Experiencing “living law” through a case of a mausoleum in Samarkand

by Carlo Nicoli Aldini (Project Assistant at the Sociology of Law department of Lund University and Guest Researcher at the Academy of the General Prosecutor’s Office of Uzbekistan

I am writing my first blog post from Samarkand. It’s roughly 10 am and Gian Luca and I are having a coffee facing the astonishing beauty of the Registan. Gian Luca is a student at the Master of Sociology of Law, and he is doing his third semester curricular internship at the Academy of the General Prosecutor’s Office of the Republic of Uzbekistan, where I am seconded until December. This morning we woke up at dawn to come see the square under the soft sunrise light, which was a calm, powerful, and reinvigorating experience. It’s our third day in Samarkand and this town has conquered our hearts already.

From the perspective of two Italians doing research in Uzbekistan, this town is fabled and magic, a place we would have rarely imagined travelling to. But Samarkand and Uzbekistan alike are much more than an exotic destination for us: in these initial weeks, they have given us immense resources to think about the theories of the sociology of law that we studied on the books in Lund, Sweden. In this first post, I would like to share a reflection that Gian Luca and I had yesterday after visiting one of Samarkand’s landmark touristic destinations, the Shah-i-Zinda, a necropolis that includes a sequence of breathtakingly beautiful turquoise mausoleums.

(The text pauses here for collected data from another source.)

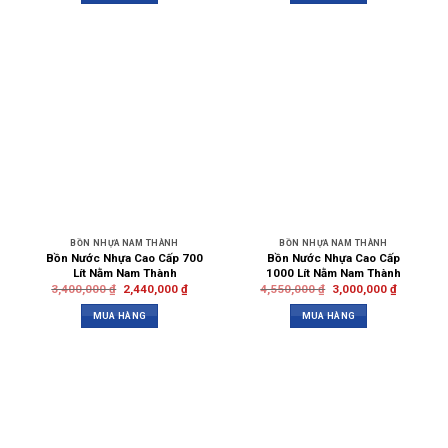
BỒN NHỰA NAM THÀNH
BỒN NHỰA NAM THÀNH
Bồn Nước Nhựa Cao Cấp 700
Bồn Nước Nhựa Cao Cấp
Lít Nằm Nam Thành
1000 Lít Nằm Nam Thành
3,400,000
₫
2,440,000
₫
4,550,000
₫
3,000,000
₫
MUA HÀNG
MUA HÀNG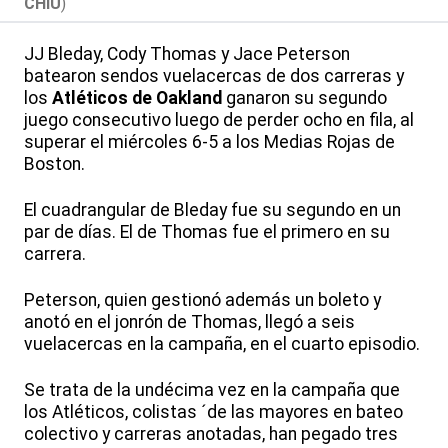
CHIU
)
JJ Bleday, Cody Thomas y Jace Peterson
batearon sendos vuelacercas de dos carreras y
los
Atléticos de Oakland
ganaron su segundo
juego consecutivo luego de perder ocho en fila, al
superar el miércoles 6-5 a los Medias Rojas de
Boston.
El cuadrangular de Bleday fue su segundo en un
par de días. El de Thomas fue el primero en su
carrera.
Peterson, quien gestionó además un boleto y
anotó en el jonrón de Thomas, llegó a seis
vuelacercas en la campaña, en el cuarto episodio.
Se trata de la undécima vez en la campaña que
los Atléticos, colistas ´de las mayores en bateo
colectivo y carreras anotadas, han pegado tres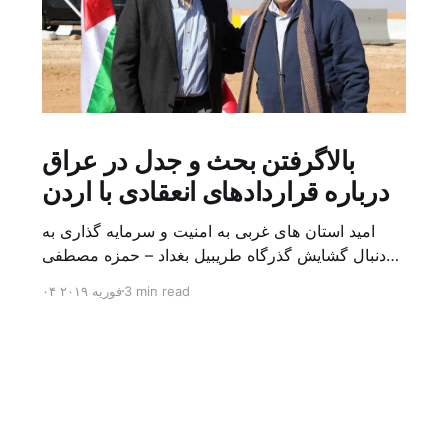
بالاگرفتن بحث و جدل در عراق
درباره قراردادهای انعقادی با اردن
امید استان های غربی به امنیت و سرمایه گذاری به
دنبال گشایش گذرگاه طریبیل بغداد – حمزه مصطفی
یک روز بیشتر از اعلام خبر گشایش گذرگاه مرزی
3 min read
۰۴ فوریه ۲۰۱۹
طریبیل توسط عادل عبد المهدی نخست وزیر عراق و
عمر الرزاز همتای اردنی اش نگذشته بود که ده ها
کامیون روز یکشنبه (۳ فوریه) از اردن از این […]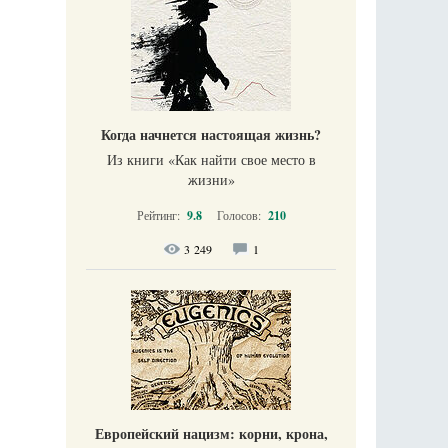
Когда начнется настоящая жизнь?
Из книги «Как найти свое место в
жизни​»
Рейтинг:
9.8
Голосов:
210
3 249
1
Европейский нацизм: корни, крона,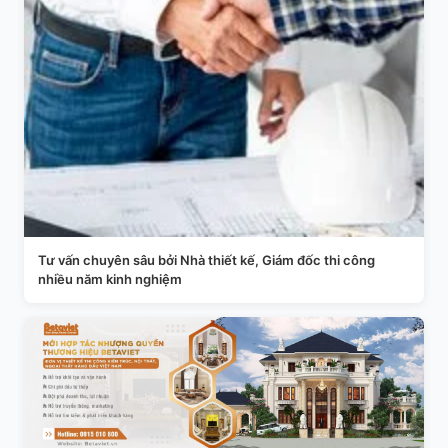
Tư vấn chuyên sâu bởi Nhà thiết kế, Giám đốc thi công
nhiều năm kinh nghiệm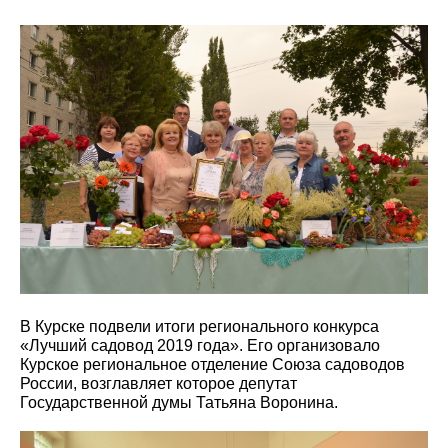
В Курске подвели итоги регионального конкурса
«Лучший садовод 2019 года». Его организовало
Курское региональное отделение Союза садоводов
России, возглавляет которое депутат
Государственной думы Татьяна Воронина.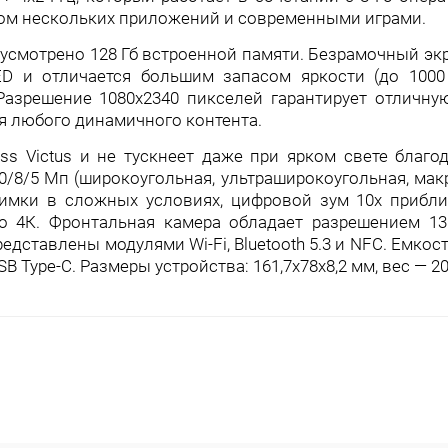
ком нескольких приложений и современными играми.
усмотрено 128 Гб встроенной памяти. Безрамочный эк
D и отличается большим запасом яркости (до 1000
Разрешение 1080x2340 пикселей гарантирует отличну
ия любого динамичного контента.
ass Victus и не тускнеет даже при ярком свете благо
50/8/5 Мп (широкоугольная, ультраширокоугольная, мак
имки в сложных условиях, цифровой зум 10х прибл
до 4К. Фронтальная камера обладает разрешением 1
едставлены модулями Wi-Fi, Bluetooth 5.3 и NFC. Емкос
 Type-C. Размеры устройства: 161,7x78x8,2 мм, вес — 20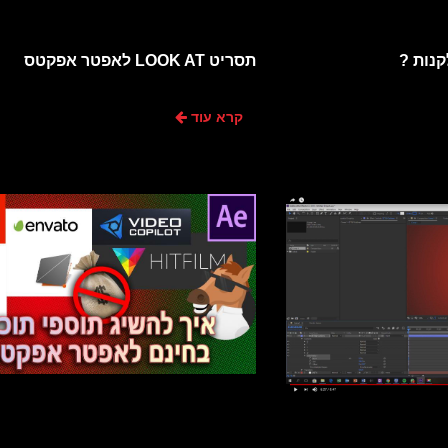
קנות ?
תסריט LOOK AT לאפטר אפקטס
קרא עוד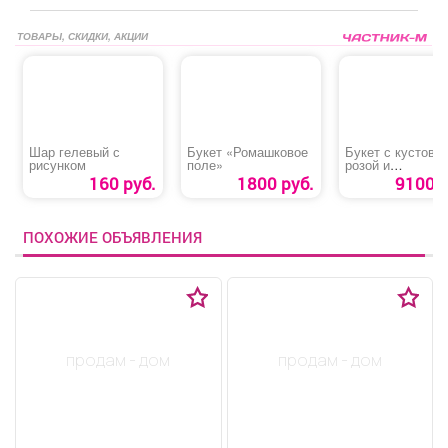
ТОВАРЫ, СКИДКИ, АКЦИИ
Шар гелевый с
Букет «Ромашковое
Букет с кустово
рисунком
поле»
розой и
альстромерией
160 руб.
1800 руб.
9100 р
ПОХОЖИЕ ОБЪЯВЛЕНИЯ
продам - дом
продам - дом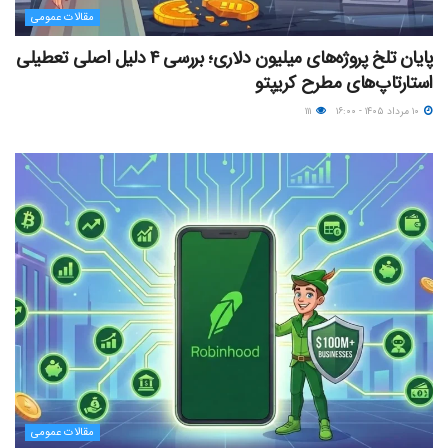
مقالات عمومی
پایان تلخ پروژه‌های میلیون دلاری؛ بررسی ۴ دلیل اصلی تعطیلی
استارتاپ‌های مطرح کریپتو
۱۰ مرداد ۱۴۰۵ - ۱۶:۰۰
۱۱۱
مقالات عمومی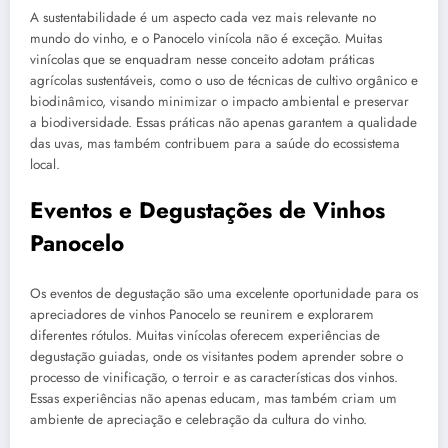
A sustentabilidade é um aspecto cada vez mais relevante no
mundo do vinho, e o Panocelo vinícola não é exceção. Muitas
vinícolas que se enquadram nesse conceito adotam práticas
agrícolas sustentáveis, como o uso de técnicas de cultivo orgânico e
biodinâmico, visando minimizar o impacto ambiental e preservar
a biodiversidade. Essas práticas não apenas garantem a qualidade
das uvas, mas também contribuem para a saúde do ecossistema
local.
Eventos e Degustações de Vinhos
Panocelo
Os eventos de degustação são uma excelente oportunidade para os
apreciadores de vinhos Panocelo se reunirem e explorarem
diferentes rótulos. Muitas vinícolas oferecem experiências de
degustação guiadas, onde os visitantes podem aprender sobre o
processo de vinificação, o terroir e as características dos vinhos.
Essas experiências não apenas educam, mas também criam um
ambiente de apreciação e celebração da cultura do vinho.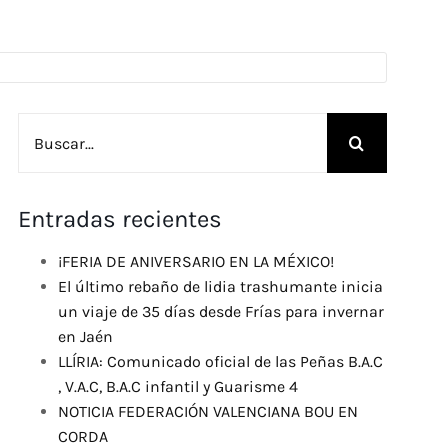
Buscar:
Entradas recientes
¡FERIA DE ANIVERSARIO EN LA MÉXICO!
El último rebaño de lidia trashumante inicia
un viaje de 35 días desde Frías para invernar
en Jaén
LLÍRIA: Comunicado oficial de las Peñas B.A.C
, V.A.C, B.A.C infantil y Guarisme 4
NOTICIA FEDERACIÓN VALENCIANA BOU EN
CORDA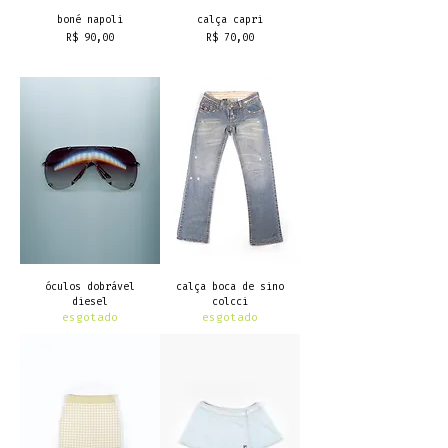
boné napoli
calça capri
Preço
Preço
R$ 90,00
R$ 70,00
frete grátis
frete grátis
óculos dobrável
calça boca de sino
diesel
colcci
esgotado
esgotado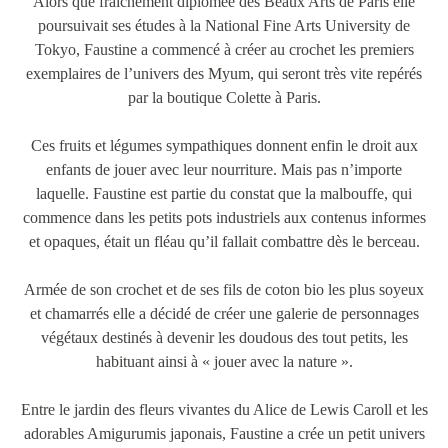
Alors que fraichement diplômée des Beaux Arts de Paris elle
poursuivait ses études à la National Fine Arts University de
Tokyo, Faustine a commencé à créer au crochet les premiers
exemplaires de l’univers des Myum, qui seront très vite repérés
par la boutique Colette à Paris.
Ces fruits et légumes sympathiques donnent enfin le droit aux
enfants de jouer avec leur nourriture. Mais pas n’importe
laquelle. Faustine est partie du constat que la malbouffe, qui
commence dans les petits pots industriels aux contenus informes
et opaques, était un fléau qu’il fallait combattre dès le berceau.
Armée de son crochet et de ses fils de coton bio les plus soyeux
et chamarrés elle a décidé de créer une galerie de personnages
végétaux destinés à devenir les doudous des tout petits, les
habituant ainsi à « jouer avec la nature ».
Entre le jardin des fleurs vivantes du Alice de Lewis Caroll et les
adorables Amigurumis japonais, Faustine a crée un petit univers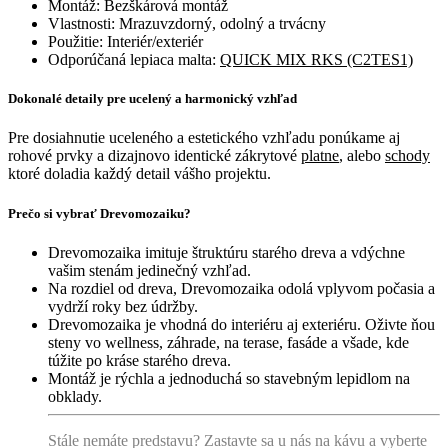
Montáž: Bezškárová montáž
Vlastnosti: Mrazuvzdorný, odolný a trvácny
Použitie: Interiér/exteriér
Odporúčaná lepiaca malta:
QUICK MIX RKS (C2TES1)
Dokonalé detaily pre ucelený a harmonický vzhľad
Pre dosiahnutie uceleného a estetického vzhľadu ponúkame aj
rohové prvky a dizajnovo identické zákrytové
platne
, alebo
schody
ktoré doladia každý detail vášho projektu.
Prečo si vybrať Drevomozaiku?
Drevomozaika imituje štruktúru starého dreva a vdýchne
vašim stenám jedinečný vzhľad.
Na rozdiel od dreva, Drevomozaika odolá vplyvom počasia a
vydrží roky bez údržby.
Drevomozaika je vhodná do interiéru aj exteriéru. Oživte ňou
steny vo wellness, záhrade, na terase, fasáde a všade, kde
túžite po kráse starého dreva.
Montáž je rýchla a jednoduchá so stavebným lepidlom na
obklady.
Stále nemáte predstavu? Zastavte sa u nás na kávu a vyberte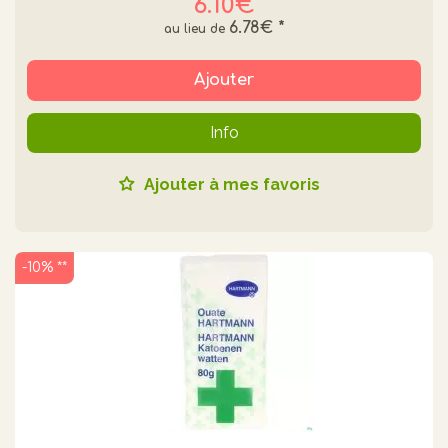
6.10€
6.78€
*
Ajouter
Info
Ajouter à mes favoris
-10% **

At the entrance of the Shah-i-Zinda, one can find a banner that lists in Uzbek, Russian, and English the rules of behavior that visitors are expected to keep while wondering around the lapis lazuli-colored site. Here’s my picture of the panel:

Let us look at rule n. 8! It clearly states: Please, don’t put money on graves. Put money into donation boxes instead. However, despite the rule’s clarity, we barely found a grave without Uzbek soʻm banknotes on it. This was not a surprise to us: we discovered the same norm of behavior in many other mausoleums we had previously visited along our journey. Yet, this time we immediately noticed the stark contrast with the letter of the “official law” at the site’s gate.

Upon discussing the evident discrepancy between what the authority expects people to do, and how people really behave, Gian Luca and I agreed that there is one question that is essential to answer in order to comprehend the behavior of the visitors of Shah-i-Zinda: is leaving the money over graves an instance of disobedience (and thus a violation of state law), or is it an example of a different legality that shapes people’s behavior contextually to state law in the same, legally-plural, social arena?

This puzzle is truly a socio-legal one. Conceptually, it is indeed a representation of one of the evergreen debates of the sociology of law, namely the difference between the law-in-action and the living law (see e.g., Nelken 1984; Hertogh 2004). I am aware I cannot answer this question as I have not collected any data beside my observation: in order to provide a “thick description” (Geertz 1973) of what I had observed I would have had to, arguably, interview those visitors who left money over the graves in order to comprehend the reasoning behind their gestures. In socio-legal terms, I would have needed to investigate their legal consciousness.

For now, I am left with the awe of Samarkand’s beauty in my eyes and with the promise that my secondment in Uzbekistan will offer many more occasions to reason over these questions.

References.

Geertz, Clifford. 1973. The Interpretation Of Cultures. New York: Basic Books.

Hertogh, Marc. 2004. A `European’ Conception of Legal Consciousness: Rediscovering Eugen Ehrlich. Journal of Law and Society 31 (4): 457–81.

Nelken, David. 1984. Law in Action or Living Law? Back to the Beginning in Sociology of Law. Legal Studies 4 (2): 157–74.